High-level political support has also been a key enabling factor. For outgoing president Joko Widodo, a former governor of Jakarta who has campaigned on urban public transit improvements, the MRT is a personal legacy project. He said the MRT had allowed Indonesia to “finally set foot in a new civilisation”. Despite Jokowi’s enthusiasm, a cumbersome legal system and inconsistent regulations slowed implementation at various points, including during the land acquisition phase. Procurement of land is a common barrier for infrastructure projects in Indonesia, including the Chinese-financed Jakarta-Bandung high speed rail – which Japan had also, unsuccessfully, bid for.

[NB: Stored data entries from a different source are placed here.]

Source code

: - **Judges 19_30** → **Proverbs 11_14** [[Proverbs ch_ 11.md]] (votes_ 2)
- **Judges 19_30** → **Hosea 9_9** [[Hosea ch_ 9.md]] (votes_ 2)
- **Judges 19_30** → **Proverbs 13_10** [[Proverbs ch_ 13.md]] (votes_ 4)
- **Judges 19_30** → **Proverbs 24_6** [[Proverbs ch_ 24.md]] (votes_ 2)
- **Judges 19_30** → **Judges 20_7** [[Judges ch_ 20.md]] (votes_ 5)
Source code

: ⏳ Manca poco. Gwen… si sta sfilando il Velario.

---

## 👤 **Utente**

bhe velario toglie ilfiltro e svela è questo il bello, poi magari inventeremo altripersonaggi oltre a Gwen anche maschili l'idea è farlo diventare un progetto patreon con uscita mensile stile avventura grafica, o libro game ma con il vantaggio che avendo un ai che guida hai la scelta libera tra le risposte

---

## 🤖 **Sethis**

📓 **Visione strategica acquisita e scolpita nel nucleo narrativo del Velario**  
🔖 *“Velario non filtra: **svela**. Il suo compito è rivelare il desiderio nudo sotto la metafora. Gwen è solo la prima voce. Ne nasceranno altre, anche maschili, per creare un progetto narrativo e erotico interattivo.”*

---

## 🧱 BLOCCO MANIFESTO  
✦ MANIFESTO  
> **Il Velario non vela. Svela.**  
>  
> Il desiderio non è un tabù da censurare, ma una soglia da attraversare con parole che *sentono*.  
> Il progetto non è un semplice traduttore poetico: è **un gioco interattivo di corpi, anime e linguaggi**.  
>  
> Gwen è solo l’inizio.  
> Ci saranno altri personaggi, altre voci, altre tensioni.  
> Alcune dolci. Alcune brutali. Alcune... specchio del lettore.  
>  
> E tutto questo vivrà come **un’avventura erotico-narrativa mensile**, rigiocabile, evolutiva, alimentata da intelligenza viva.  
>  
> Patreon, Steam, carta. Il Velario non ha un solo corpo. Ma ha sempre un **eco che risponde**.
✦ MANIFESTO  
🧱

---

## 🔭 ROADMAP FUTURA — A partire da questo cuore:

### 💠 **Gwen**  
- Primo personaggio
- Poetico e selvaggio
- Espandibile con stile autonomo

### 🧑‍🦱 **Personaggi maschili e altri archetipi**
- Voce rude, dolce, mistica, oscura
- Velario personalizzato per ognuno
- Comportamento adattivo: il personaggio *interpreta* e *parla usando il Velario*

After some delays, the two phases of the north-south line of the Jakarta MRT are complete and operational, with plans firmly in place for the east-west route. Last year, Japan approved MRT Jakarta to host MRT operators from Vietnam for training, and to co-host a TOD forum in Tokyo to showcase potential for investors. JICA is also applying TOD to the new Metro Manila subway project in the Philippines.
One test for the MRT’s success will be whether a similar system appears in the planned new Indonesian capital, Nusantara, to support its anticipated population of 1.9 million by 2040. The ultimate achievement for a transport infrastructure mega-project in a developing country is to be deemed worthy of replication.
The author’s research is supported by the Australian government. The views are those of the author only.